(Provided material begins)

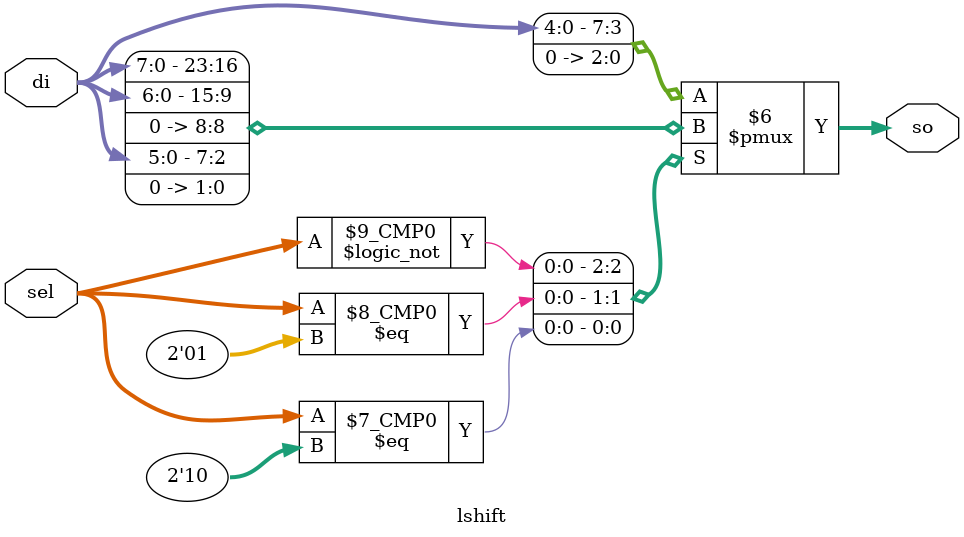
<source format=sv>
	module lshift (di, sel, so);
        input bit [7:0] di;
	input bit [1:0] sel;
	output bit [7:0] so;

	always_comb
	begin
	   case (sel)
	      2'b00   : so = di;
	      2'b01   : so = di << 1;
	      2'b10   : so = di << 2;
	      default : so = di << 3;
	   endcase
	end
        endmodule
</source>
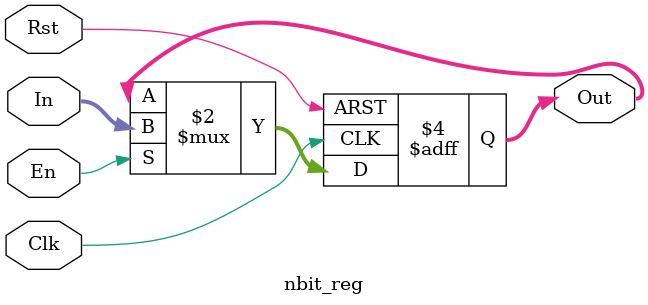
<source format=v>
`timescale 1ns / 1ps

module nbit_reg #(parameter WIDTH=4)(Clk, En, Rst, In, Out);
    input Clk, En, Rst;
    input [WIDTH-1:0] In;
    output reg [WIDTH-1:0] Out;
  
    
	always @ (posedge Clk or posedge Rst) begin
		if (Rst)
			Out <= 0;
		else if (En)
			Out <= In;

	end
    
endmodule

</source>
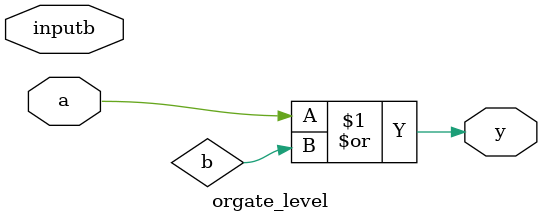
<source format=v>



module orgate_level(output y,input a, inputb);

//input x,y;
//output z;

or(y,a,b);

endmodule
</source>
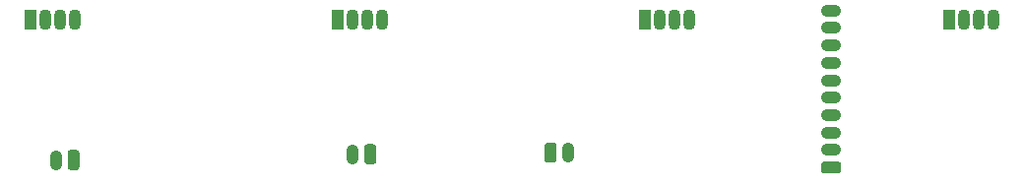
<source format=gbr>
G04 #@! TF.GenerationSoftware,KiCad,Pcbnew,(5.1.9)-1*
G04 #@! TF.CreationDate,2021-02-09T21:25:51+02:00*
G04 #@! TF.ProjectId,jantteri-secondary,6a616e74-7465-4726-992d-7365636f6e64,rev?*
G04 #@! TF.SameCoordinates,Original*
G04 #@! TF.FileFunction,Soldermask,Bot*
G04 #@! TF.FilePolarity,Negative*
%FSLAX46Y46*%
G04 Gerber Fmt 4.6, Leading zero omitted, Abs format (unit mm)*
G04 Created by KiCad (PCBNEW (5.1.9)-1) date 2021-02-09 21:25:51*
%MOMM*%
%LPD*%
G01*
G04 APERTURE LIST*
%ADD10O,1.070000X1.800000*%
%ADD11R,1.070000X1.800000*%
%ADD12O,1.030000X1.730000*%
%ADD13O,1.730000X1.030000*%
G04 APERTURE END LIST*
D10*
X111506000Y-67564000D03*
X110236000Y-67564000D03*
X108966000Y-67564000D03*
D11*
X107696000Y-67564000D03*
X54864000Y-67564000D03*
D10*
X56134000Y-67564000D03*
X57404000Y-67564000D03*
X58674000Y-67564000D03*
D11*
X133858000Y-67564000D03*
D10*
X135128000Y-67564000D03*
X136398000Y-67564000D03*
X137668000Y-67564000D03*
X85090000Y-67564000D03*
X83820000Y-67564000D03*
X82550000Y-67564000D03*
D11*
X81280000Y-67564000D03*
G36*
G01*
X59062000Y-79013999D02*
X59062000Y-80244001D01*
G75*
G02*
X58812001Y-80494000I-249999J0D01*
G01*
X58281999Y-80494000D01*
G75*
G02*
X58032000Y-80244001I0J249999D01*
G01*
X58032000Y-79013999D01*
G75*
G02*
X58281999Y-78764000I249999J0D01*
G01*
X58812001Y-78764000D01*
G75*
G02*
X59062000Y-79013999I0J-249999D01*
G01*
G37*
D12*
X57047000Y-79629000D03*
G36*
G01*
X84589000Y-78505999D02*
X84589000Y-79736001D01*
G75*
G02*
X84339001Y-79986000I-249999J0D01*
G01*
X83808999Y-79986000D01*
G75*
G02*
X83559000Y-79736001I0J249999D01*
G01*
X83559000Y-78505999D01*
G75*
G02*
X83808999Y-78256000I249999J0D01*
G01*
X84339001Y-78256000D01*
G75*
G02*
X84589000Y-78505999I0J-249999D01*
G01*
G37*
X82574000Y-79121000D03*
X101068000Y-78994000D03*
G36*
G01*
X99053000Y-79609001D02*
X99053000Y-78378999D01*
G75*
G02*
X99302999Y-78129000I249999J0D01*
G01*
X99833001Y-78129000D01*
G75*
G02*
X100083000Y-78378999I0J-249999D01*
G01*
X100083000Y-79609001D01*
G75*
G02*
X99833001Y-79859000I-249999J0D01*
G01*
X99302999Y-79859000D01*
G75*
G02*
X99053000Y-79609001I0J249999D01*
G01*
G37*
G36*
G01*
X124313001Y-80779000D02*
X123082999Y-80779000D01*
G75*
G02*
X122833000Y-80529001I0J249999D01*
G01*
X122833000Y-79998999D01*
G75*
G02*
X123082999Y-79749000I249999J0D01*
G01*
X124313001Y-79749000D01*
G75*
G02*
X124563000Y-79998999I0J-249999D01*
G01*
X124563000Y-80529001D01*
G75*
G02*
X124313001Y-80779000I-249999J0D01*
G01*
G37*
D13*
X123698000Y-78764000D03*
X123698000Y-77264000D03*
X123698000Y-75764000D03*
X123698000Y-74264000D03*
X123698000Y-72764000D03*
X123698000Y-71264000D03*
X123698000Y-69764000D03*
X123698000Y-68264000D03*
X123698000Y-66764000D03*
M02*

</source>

(Provided material ends)

• Exercise aim:
Set down the material above exactly. Skip any picture.

• Written solution:
<source format=sv>
	module lshift (di, sel, so);
        input bit [7:0] di;
	input bit [1:0] sel;
	output bit [7:0] so;

	always_comb
	begin
	   case (sel)
	      2'b00   : so = di;
	      2'b01   : so = di << 1;
	      2'b10   : so = di << 2;
	      default : so = di << 3;
	   endcase
	end
        endmodule
</source>
<source format=v>
`timescale 1ns / 1ps

module nbit_reg #(parameter WIDTH=4)(Clk, En, Rst, In, Out);
    input Clk, En, Rst;
    input [WIDTH-1:0] In;
    output reg [WIDTH-1:0] Out;
  
    
	always @ (posedge Clk or posedge Rst) begin
		if (Rst)
			Out <= 0;
		else if (En)
			Out <= In;

	end
    
endmodule

</source>
<source format=v>



module orgate_level(output y,input a, inputb);

//input x,y;
//output z;

or(y,a,b);

endmodule
</source>
<source format=gbr>
G04 #@! TF.GenerationSoftware,KiCad,Pcbnew,(5.1.9)-1*
G04 #@! TF.CreationDate,2021-02-09T21:25:51+02:00*
G04 #@! TF.ProjectId,jantteri-secondary,6a616e74-7465-4726-992d-7365636f6e64,rev?*
G04 #@! TF.SameCoordinates,Original*
G04 #@! TF.FileFunction,Soldermask,Bot*
G04 #@! TF.FilePolarity,Negative*
%FSLAX46Y46*%
G04 Gerber Fmt 4.6, Leading zero omitted, Abs format (unit mm)*
G04 Created by KiCad (PCBNEW (5.1.9)-1) date 2021-02-09 21:25:51*
%MOMM*%
%LPD*%
G01*
G04 APERTURE LIST*
%ADD10O,1.070000X1.800000*%
%ADD11R,1.070000X1.800000*%
%ADD12O,1.030000X1.730000*%
%ADD13O,1.730000X1.030000*%
G04 APERTURE END LIST*
D10*
X111506000Y-67564000D03*
X110236000Y-67564000D03*
X108966000Y-67564000D03*
D11*
X107696000Y-67564000D03*
X54864000Y-67564000D03*
D10*
X56134000Y-67564000D03*
X57404000Y-67564000D03*
X58674000Y-67564000D03*
D11*
X133858000Y-67564000D03*
D10*
X135128000Y-67564000D03*
X136398000Y-67564000D03*
X137668000Y-67564000D03*
X85090000Y-67564000D03*
X83820000Y-67564000D03*
X82550000Y-67564000D03*
D11*
X81280000Y-67564000D03*
G36*
G01*
X59062000Y-79013999D02*
X59062000Y-80244001D01*
G75*
G02*
X58812001Y-80494000I-249999J0D01*
G01*
X58281999Y-80494000D01*
G75*
G02*
X58032000Y-80244001I0J249999D01*
G01*
X58032000Y-79013999D01*
G75*
G02*
X58281999Y-78764000I249999J0D01*
G01*
X58812001Y-78764000D01*
G75*
G02*
X59062000Y-79013999I0J-249999D01*
G01*
G37*
D12*
X57047000Y-79629000D03*
G36*
G01*
X84589000Y-78505999D02*
X84589000Y-79736001D01*
G75*
G02*
X84339001Y-79986000I-249999J0D01*
G01*
X83808999Y-79986000D01*
G75*
G02*
X83559000Y-79736001I0J249999D01*
G01*
X83559000Y-78505999D01*
G75*
G02*
X83808999Y-78256000I249999J0D01*
G01*
X84339001Y-78256000D01*
G75*
G02*
X84589000Y-78505999I0J-249999D01*
G01*
G37*
X82574000Y-79121000D03*
X101068000Y-78994000D03*
G36*
G01*
X99053000Y-79609001D02*
X99053000Y-78378999D01*
G75*
G02*
X99302999Y-78129000I249999J0D01*
G01*
X99833001Y-78129000D01*
G75*
G02*
X100083000Y-78378999I0J-249999D01*
G01*
X100083000Y-79609001D01*
G75*
G02*
X99833001Y-79859000I-249999J0D01*
G01*
X99302999Y-79859000D01*
G75*
G02*
X99053000Y-79609001I0J249999D01*
G01*
G37*
G36*
G01*
X124313001Y-80779000D02*
X123082999Y-80779000D01*
G75*
G02*
X122833000Y-80529001I0J249999D01*
G01*
X122833000Y-79998999D01*
G75*
G02*
X123082999Y-79749000I249999J0D01*
G01*
X124313001Y-79749000D01*
G75*
G02*
X124563000Y-79998999I0J-249999D01*
G01*
X124563000Y-80529001D01*
G75*
G02*
X124313001Y-80779000I-249999J0D01*
G01*
G37*
D13*
X123698000Y-78764000D03*
X123698000Y-77264000D03*
X123698000Y-75764000D03*
X123698000Y-74264000D03*
X123698000Y-72764000D03*
X123698000Y-71264000D03*
X123698000Y-69764000D03*
X123698000Y-68264000D03*
X123698000Y-66764000D03*
M02*

</source>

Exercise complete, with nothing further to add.